**WORK ORDER**
Within the entries below, please retype exactly the lines starting with the line that has "left_click(1027, 104)" and going on through the line that has "left_click(576, 540)", but not the pictures.

**ENTRIES SHOWN**
Content starts

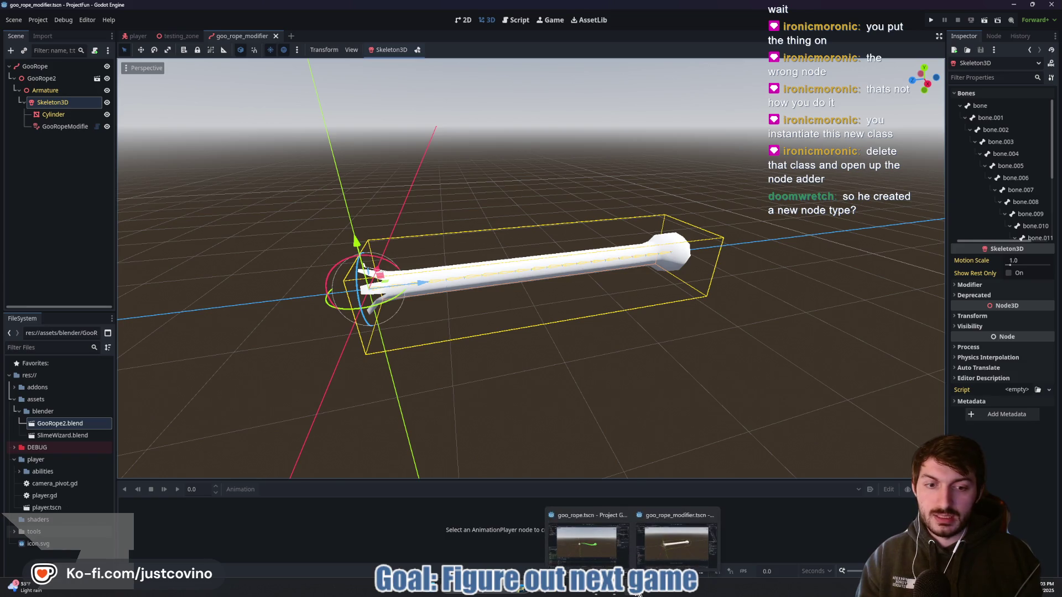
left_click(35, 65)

Content ends
Content starts

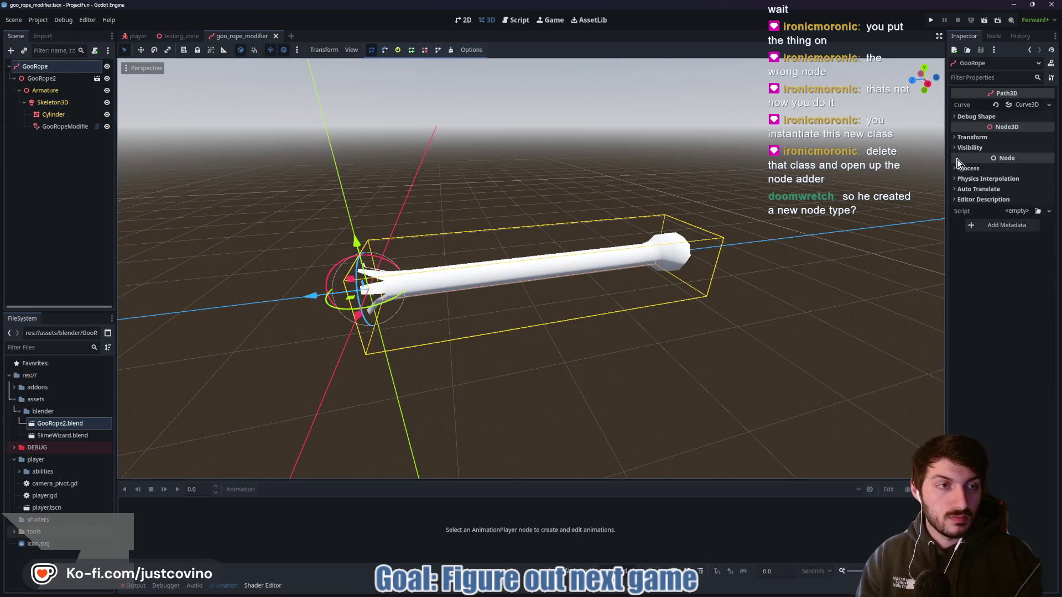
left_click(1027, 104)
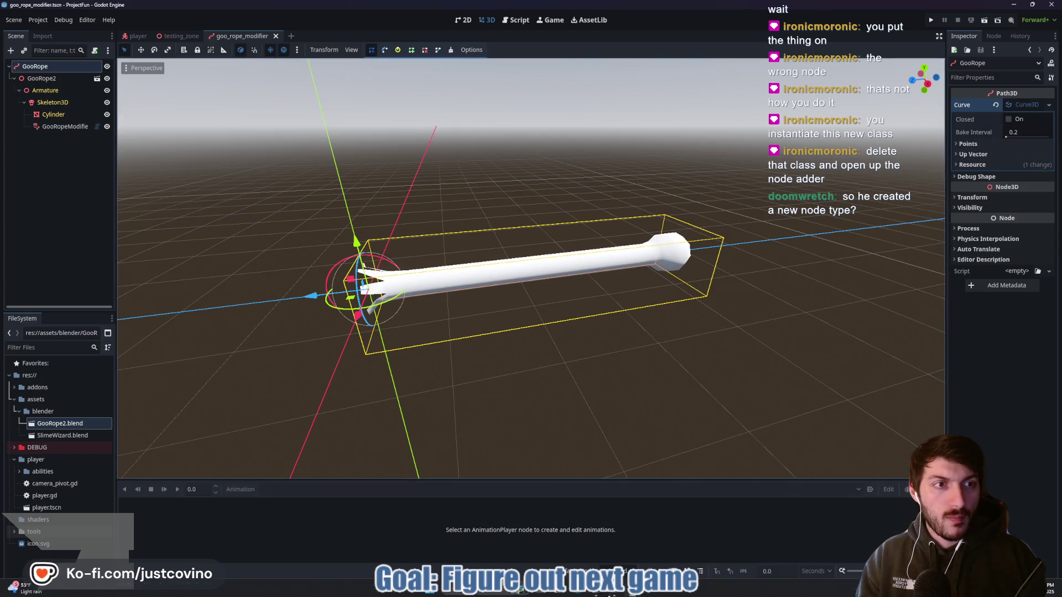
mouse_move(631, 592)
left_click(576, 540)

Content ends

**RESULT**
left_click(1027, 104)
mouse_move(631, 592)
left_click(576, 540)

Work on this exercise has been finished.